● **Stored items**
════════════════════
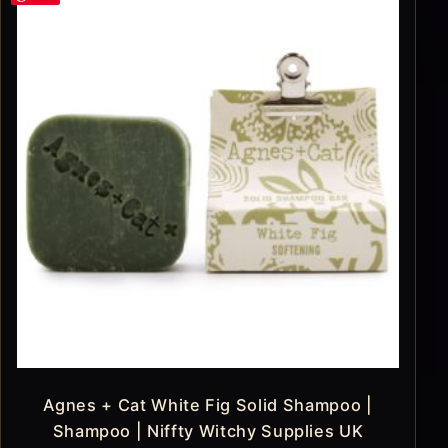
Agnes + Cat White Fig Solid Shampoo |
Shampoo | Niffty Witchy Supplies UK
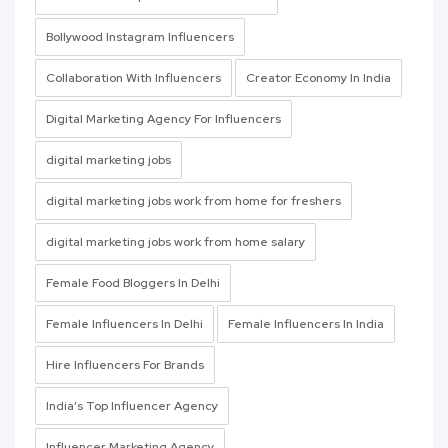
Bollywood Instagram Influencers
Collaboration With Influencers
Creator Economy In India
Digital Marketing Agency For Influencers
digital marketing jobs
digital marketing jobs work from home for freshers
digital marketing jobs work from home salary
Female Food Bloggers In Delhi
Female Influencers In Delhi
Female Influencers In India
Hire Influencers For Brands
India’s Top Influencer Agency
Influencer Marketing Agency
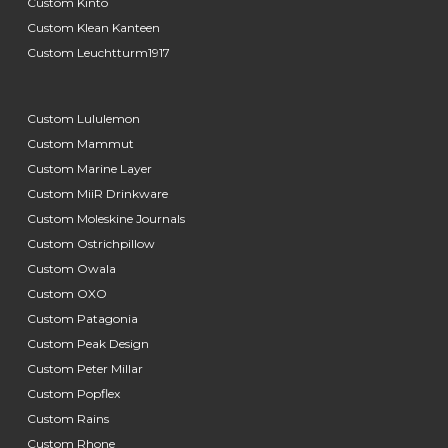
Custom Kinto
Custom Klean Kanteen
Custom Leuchtturm1917
Custom Lululemon
Custom Mammut
Custom Marine Layer
Custom MiiR Drinkware
Custom Moleskine Journals
Custom Ostrichpillow
Custom Owala
Custom OXO
Custom Patagonia
Custom Peak Design
Custom Peter Millar
Custom Popflex
Custom Rains
Custom Rhone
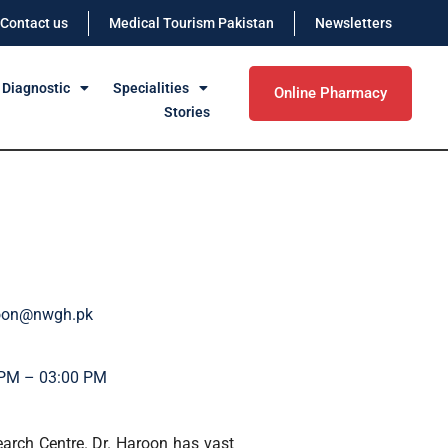
Contact us
Medical Tourism Pakistan
Newsletters
 Diagnostic
Specialities
Online Pharmacy
Stories
roon@nwgh.pk
 PM – 03:00 PM
earch Centre. Dr. Haroon has vast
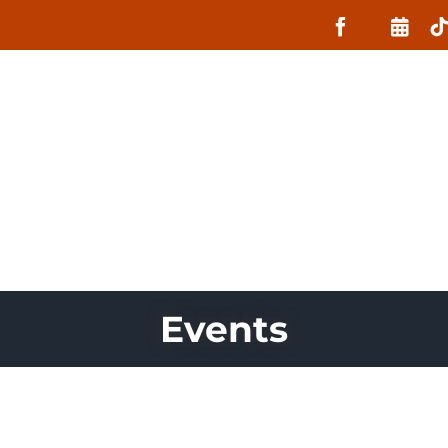
About
What MIIN Does
Lessons
Events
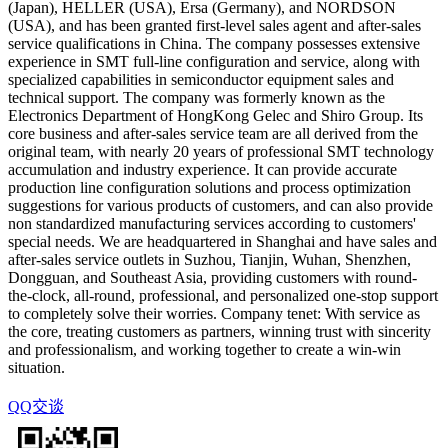
(Japan), HELLER (USA), Ersa (Germany), and NORDSON
(USA), and has been granted first-level sales agent and after-sales
service qualifications in China. The company possesses extensive
experience in SMT full-line configuration and service, along with
specialized capabilities in semiconductor equipment sales and
technical support. The company was formerly known as the
Electronics Department of HongKong Gelec and Shiro Group. Its
core business and after-sales service team are all derived from the
original team, with nearly 20 years of professional SMT technology
accumulation and industry experience. It can provide accurate
production line configuration solutions and process optimization
suggestions for various products of customers, and can also provide
non standardized manufacturing services according to customers'
special needs. We are headquartered in Shanghai and have sales and
after-sales service outlets in Suzhou, Tianjin, Wuhan, Shenzhen,
Dongguan, and Southeast Asia, providing customers with round-
the-clock, all-round, professional, and personalized one-stop support
to completely solve their worries. Company tenet: With service as
the core, treating customers as partners, winning trust with sincerity
and professionalism, and working together to create a win-win
situation.
QQ交谈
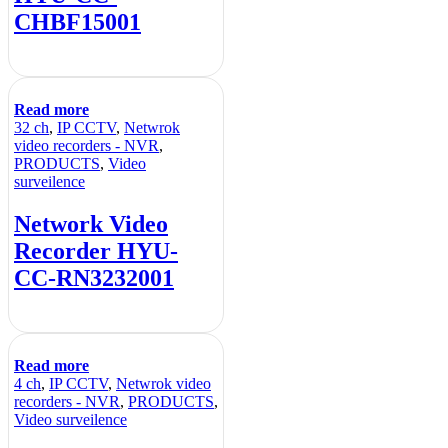
CHBF15001
Read more
32 ch
,
IP CCTV
,
Netwrok
video recorders - NVR
,
PRODUCTS
,
Video
surveilence
Network Video
Recorder HYU-
CC-RN3232001
Read more
4 ch
,
IP CCTV
,
Netwrok video
recorders - NVR
,
PRODUCTS
,
Video surveilence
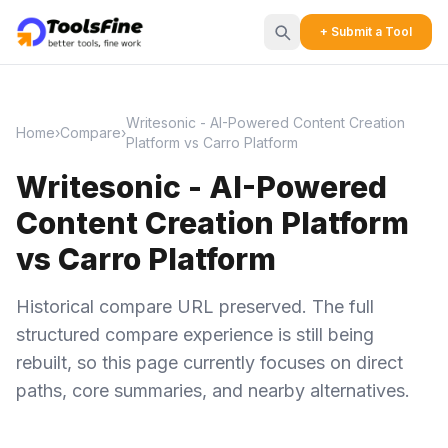
+ Submit a Tool
Writesonic - AI-Powered Content Creation
Home
›
Compare
›
Platform vs Carro Platform
Writesonic - AI-Powered
Content Creation Platform
vs Carro Platform
Historical compare URL preserved. The full
structured compare experience is still being
rebuilt, so this page currently focuses on direct
paths, core summaries, and nearby alternatives.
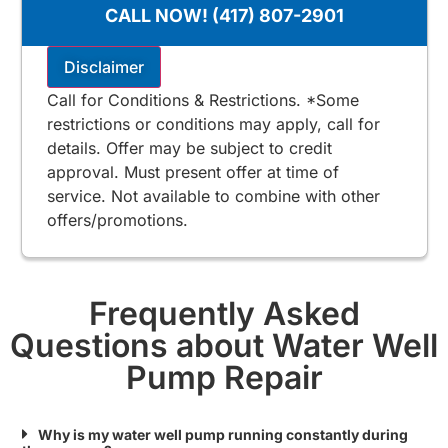
100% satisfaction guaranteed
CALL NOW! (417) 807-2901
$125 for Stone & Taney County
Includes Free 2nd Opinion
Disclaimer
Call for Conditions & Restrictions. *Some
restrictions or conditions may apply, call for
details. Offer may be subject to credit
approval. Must present offer at time of
service. Not available to combine with other
offers/promotions.
Frequently Asked
Questions about Water Well
Pump Repair
Why is my water well pump running constantly during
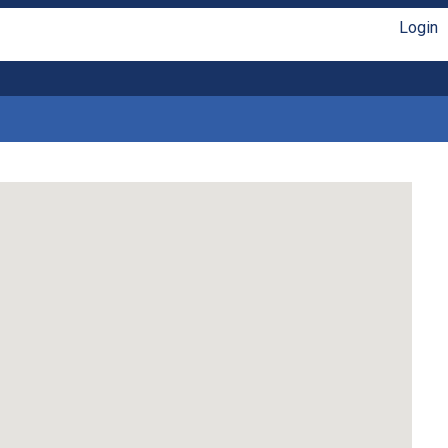
Login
════════════════════
● **What is expected**
Exactly repeat the data above; the pictures do not belong in your copy.

● **Finished task**
Agnes + Cat White Fig Solid Shampoo |
Shampoo | Niffty Witchy Supplies UK
Bollywood Instagram Influencers
Collaboration With Influencers
Creator Economy In India
Digital Marketing Agency For Influencers
digital marketing jobs
digital marketing jobs work from home for freshers
digital marketing jobs work from home salary
Female Food Bloggers In Delhi
Female Influencers In Delhi
Female Influencers In India
Hire Influencers For Brands
India’s Top Influencer Agency
Influencer Marketing Agency
Custom Kinto
Custom Klean Kanteen
Custom Leuchtturm1917
Custom Lululemon
Custom Mammut
Custom Marine Layer
Custom MiiR Drinkware
Custom Moleskine Journals
Custom Ostrichpillow
Custom Owala
Custom OXO
Custom Patagonia
Custom Peak Design
Custom Peter Millar
Custom Popflex
Custom Rains
Custom Rhone
Contact us
Medical Tourism Pakistan
Newsletters
 Diagnostic
Specialities
Online Pharmacy
Stories
roon@nwgh.pk
 PM – 03:00 PM
earch Centre. Dr. Haroon has vast
About
What MIIN Does
Lessons
Events
(Japan), HELLER (USA), Ersa (Germany), and NORDSON
(USA), and has been granted first-level sales agent and after-sales
service qualifications in China. The company possesses extensive
experience in SMT full-line configuration and service, along with
specialized capabilities in semiconductor equipment sales and
technical support. The company was formerly known as the
Electronics Department of HongKong Gelec and Shiro Group. Its
core business and after-sales service team are all derived from the
original team, with nearly 20 years of professional SMT technology
accumulation and industry experience. It can provide accurate
production line configuration solutions and process optimization
suggestions for various products of customers, and can also provide
non standardized manufacturing services according to customers'
special needs. We are headquartered in Shanghai and have sales and
after-sales service outlets in Suzhou, Tianjin, Wuhan, Shenzhen,
Dongguan, and Southeast Asia, providing customers with round-
the-clock, all-round, professional, and personalized one-stop support
to completely solve their worries. Company tenet: With service as
the core, treating customers as partners, winning trust with sincerity
and professionalism, and working together to create a win-win
situation.
QQ交谈
CHBF15001
Read more
32 ch
,
IP CCTV
,
Netwrok
video recorders - NVR
,
PRODUCTS
,
Video
surveilence
Network Video
Recorder HYU-
CC-RN3232001
Read more
4 ch
,
IP CCTV
,
Netwrok video
recorders - NVR
,
PRODUCTS
,
Video surveilence
+ Submit a Tool
Writesonic - AI-Powered Content Creation
Home
›
Compare
›
Platform vs Carro Platform
Writesonic - AI-Powered
Content Creation Platform
vs Carro Platform
Historical compare URL preserved. The full
structured compare experience is still being
rebuilt, so this page currently focuses on direct
paths, core summaries, and nearby alternatives.
100% satisfaction guaranteed
CALL NOW! (417) 807-2901
$125 for Stone & Taney County
Includes Free 2nd Opinion
Disclaimer
Call for Conditions & Restrictions. *Some
restrictions or conditions may apply, call for
details. Offer may be subject to credit
approval. Must present offer at time of
service. Not available to combine with other
offers/promotions.
Frequently Asked
Questions about Water Well
Pump Repair
Why is my water well pump running constantly during
Login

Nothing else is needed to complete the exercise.